▸ Stored entries
------------------------------------------------

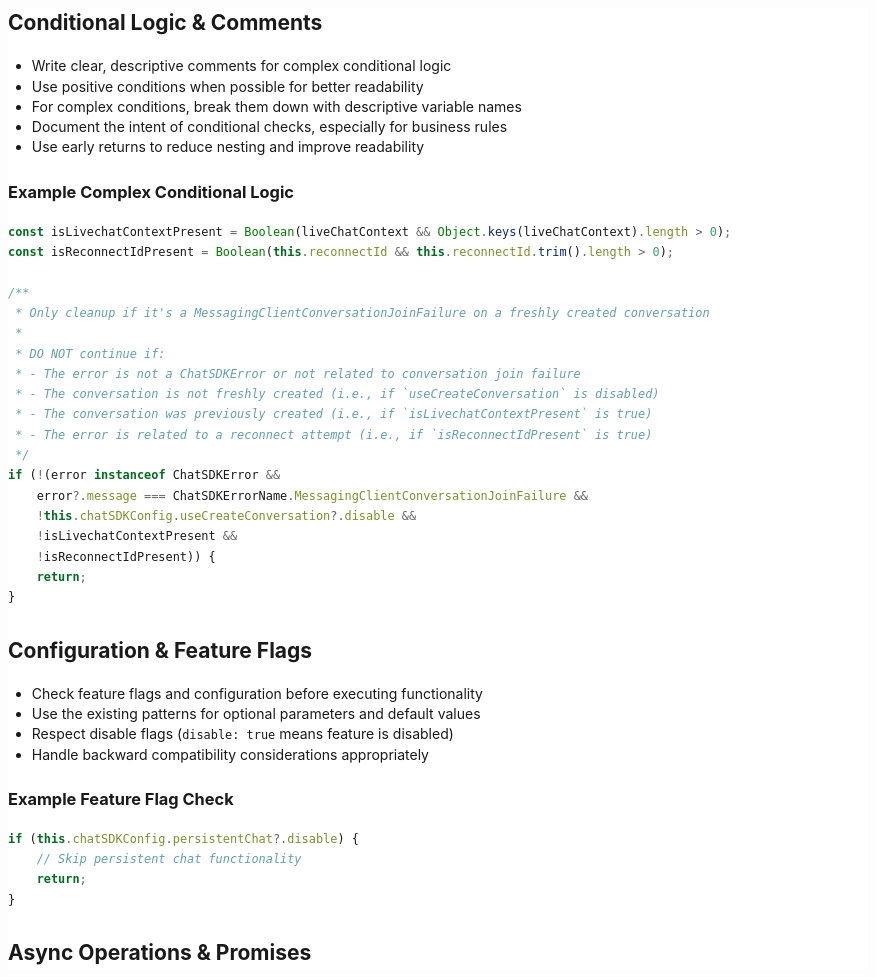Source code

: ## Conditional Logic & Comments

- Write clear, descriptive comments for complex conditional logic
- Use positive conditions when possible for better readability
- For complex conditions, break them down with descriptive variable names
- Document the intent of conditional checks, especially for business rules
- Use early returns to reduce nesting and improve readability

### Example Complex Conditional Logic

```typescript
const isLivechatContextPresent = Boolean(liveChatContext && Object.keys(liveChatContext).length > 0);
const isReconnectIdPresent = Boolean(this.reconnectId && this.reconnectId.trim().length > 0);

/**
 * Only cleanup if it's a MessagingClientConversationJoinFailure on a freshly created conversation
 *
 * DO NOT continue if:
 * - The error is not a ChatSDKError or not related to conversation join failure
 * - The conversation is not freshly created (i.e., if `useCreateConversation` is disabled)
 * - The conversation was previously created (i.e., if `isLivechatContextPresent` is true)
 * - The error is related to a reconnect attempt (i.e., if `isReconnectIdPresent` is true)
 */
if (!(error instanceof ChatSDKError &&
    error?.message === ChatSDKErrorName.MessagingClientConversationJoinFailure &&
    !this.chatSDKConfig.useCreateConversation?.disable &&
    !isLivechatContextPresent &&
    !isReconnectIdPresent)) {
    return;
}
```

## Configuration & Feature Flags

- Check feature flags and configuration before executing functionality
- Use the existing patterns for optional parameters and default values
- Respect disable flags (`disable: true` means feature is disabled)
- Handle backward compatibility considerations appropriately

### Example Feature Flag Check

```typescript
if (this.chatSDKConfig.persistentChat?.disable) {
    // Skip persistent chat functionality
    return;
}
```

## Async Operations & Promises
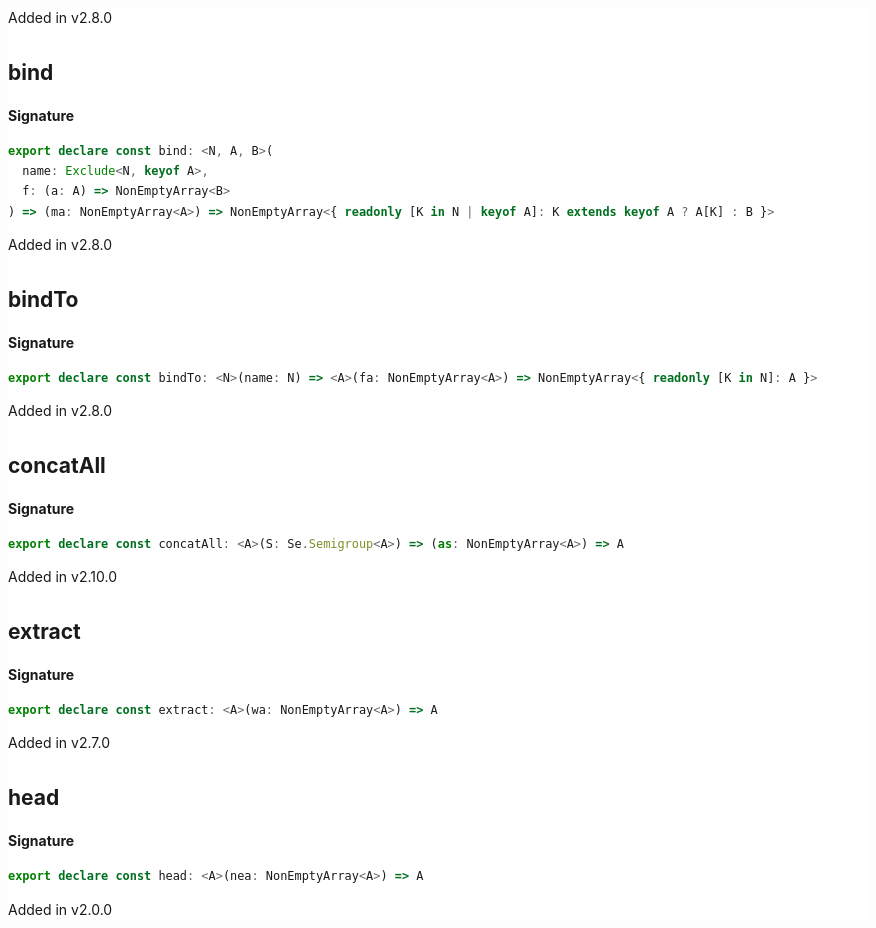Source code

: Added in v2.8.0

## bind

**Signature**

```ts
export declare const bind: <N, A, B>(
  name: Exclude<N, keyof A>,
  f: (a: A) => NonEmptyArray<B>
) => (ma: NonEmptyArray<A>) => NonEmptyArray<{ readonly [K in N | keyof A]: K extends keyof A ? A[K] : B }>
```

Added in v2.8.0

## bindTo

**Signature**

```ts
export declare const bindTo: <N>(name: N) => <A>(fa: NonEmptyArray<A>) => NonEmptyArray<{ readonly [K in N]: A }>
```

Added in v2.8.0

## concatAll

**Signature**

```ts
export declare const concatAll: <A>(S: Se.Semigroup<A>) => (as: NonEmptyArray<A>) => A
```

Added in v2.10.0

## extract

**Signature**

```ts
export declare const extract: <A>(wa: NonEmptyArray<A>) => A
```

Added in v2.7.0

## head

**Signature**

```ts
export declare const head: <A>(nea: NonEmptyArray<A>) => A
```

Added in v2.0.0

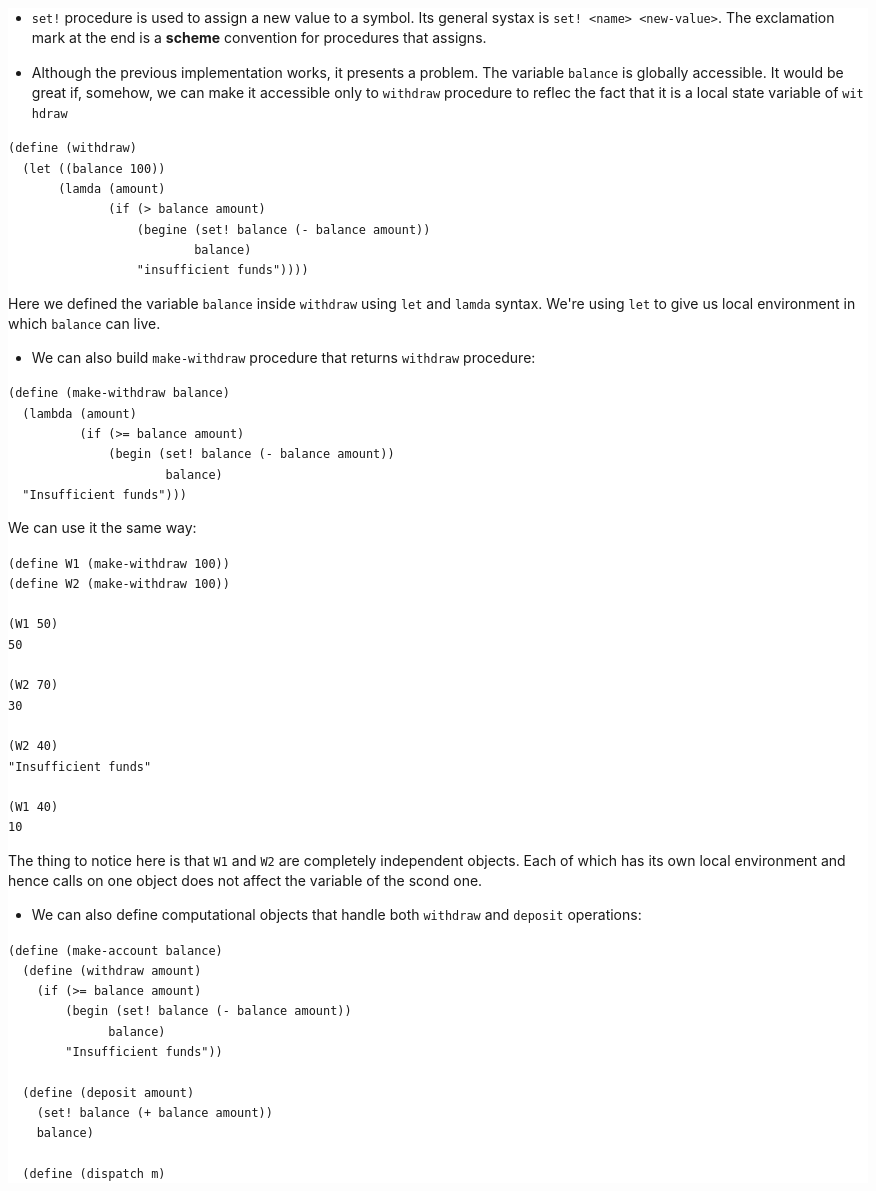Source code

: - `set!` procedure is used to assign a new value to a symbol. Its general systax is `set! <name> <new-value>`. The exclamation mark at the end is a **scheme** convention for procedures that assigns.

- Although the previous implementation works, it presents a problem. The variable `balance` is globally accessible. It would be great if, somehow, we can make it accessible only to `withdraw` procedure to reflec the fact that it is a local state variable of `withdraw`

```
(define (withdraw)
  (let ((balance 100))
       (lamda (amount)
              (if (> balance amount)
                  (begine (set! balance (- balance amount))
                          balance)
                  "insufficient funds"))))
```

Here we defined the variable `balance` inside `withdraw` using `let` and `lamda` syntax. We're using `let` to give us local environment in which `balance` can live.

- We can also build `make-withdraw` procedure that returns `withdraw` procedure:

```
(define (make-withdraw balance)
  (lambda (amount)
          (if (>= balance amount)
              (begin (set! balance (- balance amount))
                      balance)
  "Insufficient funds")))
```

We can use it the same way:

```
(define W1 (make-withdraw 100))
(define W2 (make-withdraw 100))

(W1 50)
50

(W2 70)
30

(W2 40)
"Insufficient funds"

(W1 40)
10
```

The thing to notice here is that `W1` and `W2` are completely independent objects. Each of which has its own local environment and hence calls on one object does not affect the variable of the scond one.

- We can also define computational objects that handle both `withdraw` and `deposit` operations:

```
(define (make-account balance)
  (define (withdraw amount)
    (if (>= balance amount)
        (begin (set! balance (- balance amount))
              balance)
        "Insufficient funds"))

  (define (deposit amount)
    (set! balance (+ balance amount))
    balance)

  (define (dispatch m)
```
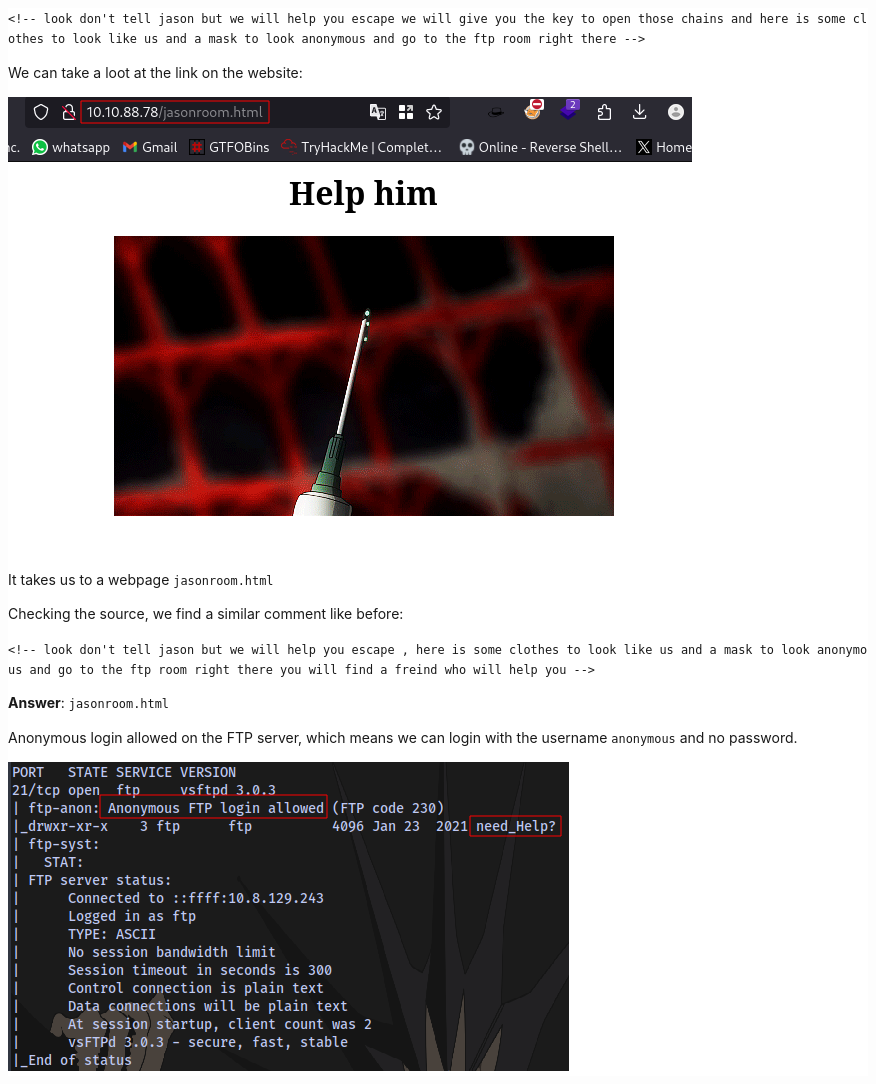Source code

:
 ```
<!-- look don't tell jason but we will help you escape we will give you the key to open those chains and here is some clothes to look like us and a mask to look anonymous and go to the ftp room right there -->
```

We can take a loot at the link on the website:

![](attachments/20240329102252.png)

It takes us to a webpage `jasonroom.html`

Checking the source, we find a similar comment like before:

```
<!-- look don't tell jason but we will help you escape , here is some clothes to look like us and a mask to look anonymous and go to the ftp room right there you will find a freind who will help you -->
```

**Answer**: `jasonroom.html`

Anonymous login allowed on the FTP server, which means we can login with the username `anonymous` and no password.

![](attachments/20240329101224.png)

------------------------------------------------

▸ Task instructions
Since only the total is wanted, work out how many lines of the data above contain "descriptive" and state it alone.

▸ Result of the task
2